Source passage:
--------------------

SECTION I - INSOLVENCY LAW REGIME
[Note: It would be helpful in this section if, where it is relevant to the answer, the relevant sections or articles of the insolvency law were identified]
I1. Underlying philosophy:

(a) What is the underlying philosophy of the insolvency law of this economy? (For example is it distributive, rehabilitative or penal?)

 

The objectives of corporate insolvency law of Malaysia would probably be better characterised as follows:

  • To provide for rehabilitation where possible.
  • To ensure preservation and ranking of secured creditor rights and equal treatment of all other creditors where a company cannot be saved.
  • To punish delinquent officers who have contributed to the insolvency.
 

(b) Are there elements of more than one philosophy present in the insolvency law of this economy?

 

The insolvency law regime in Malaysia therefore combines elements of the distributive, rehabilitative and penal philosophies.
 

(c) Briefly describe the relevant elements, and if applicable, any penal sanctions available.

--------------------

Records provided:
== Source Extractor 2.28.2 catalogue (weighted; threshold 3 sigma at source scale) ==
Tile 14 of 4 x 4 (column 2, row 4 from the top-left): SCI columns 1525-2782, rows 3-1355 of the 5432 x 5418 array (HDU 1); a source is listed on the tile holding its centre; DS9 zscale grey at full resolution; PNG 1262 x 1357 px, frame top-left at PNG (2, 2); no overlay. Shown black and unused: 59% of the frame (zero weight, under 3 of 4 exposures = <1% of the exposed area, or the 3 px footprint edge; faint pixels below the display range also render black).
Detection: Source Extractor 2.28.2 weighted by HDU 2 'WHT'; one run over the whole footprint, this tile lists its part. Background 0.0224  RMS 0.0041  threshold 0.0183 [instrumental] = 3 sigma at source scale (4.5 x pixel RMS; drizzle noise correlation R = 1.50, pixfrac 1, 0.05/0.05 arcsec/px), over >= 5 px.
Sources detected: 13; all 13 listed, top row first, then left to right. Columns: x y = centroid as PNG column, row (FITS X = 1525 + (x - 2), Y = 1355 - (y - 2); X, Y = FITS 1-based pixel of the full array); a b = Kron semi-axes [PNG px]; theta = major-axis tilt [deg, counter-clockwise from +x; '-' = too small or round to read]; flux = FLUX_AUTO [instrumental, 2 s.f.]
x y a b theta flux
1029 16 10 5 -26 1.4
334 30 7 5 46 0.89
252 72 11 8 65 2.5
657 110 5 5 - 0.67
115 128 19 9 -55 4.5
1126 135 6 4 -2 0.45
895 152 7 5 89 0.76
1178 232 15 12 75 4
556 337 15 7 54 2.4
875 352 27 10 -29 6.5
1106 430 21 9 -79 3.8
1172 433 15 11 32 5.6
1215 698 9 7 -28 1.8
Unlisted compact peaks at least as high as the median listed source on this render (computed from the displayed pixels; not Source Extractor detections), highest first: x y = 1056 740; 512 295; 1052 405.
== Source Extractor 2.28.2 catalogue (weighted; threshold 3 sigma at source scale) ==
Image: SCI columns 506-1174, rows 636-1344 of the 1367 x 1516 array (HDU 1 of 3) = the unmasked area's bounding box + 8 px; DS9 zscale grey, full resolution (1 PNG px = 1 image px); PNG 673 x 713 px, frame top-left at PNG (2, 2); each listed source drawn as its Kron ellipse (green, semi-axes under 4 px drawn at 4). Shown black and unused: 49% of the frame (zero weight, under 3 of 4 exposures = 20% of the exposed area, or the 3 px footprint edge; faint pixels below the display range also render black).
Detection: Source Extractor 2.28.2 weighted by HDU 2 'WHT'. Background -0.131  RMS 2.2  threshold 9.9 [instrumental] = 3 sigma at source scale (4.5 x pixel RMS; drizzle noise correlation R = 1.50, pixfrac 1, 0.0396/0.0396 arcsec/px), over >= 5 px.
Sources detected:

--------------------

Reproduce the insolvency law passage from "The objectives of" to "to the insolvency." without any changes.

Solved exercise:
The objectives of corporate insolvency law of Malaysia would probably be better characterised as follows:

  • To provide for rehabilitation where possible.
  • To ensure preservation and ranking of secured creditor rights and equal treatment of all other creditors where a company cannot be saved.
  • To punish delinquent officers who have contributed to the insolvency.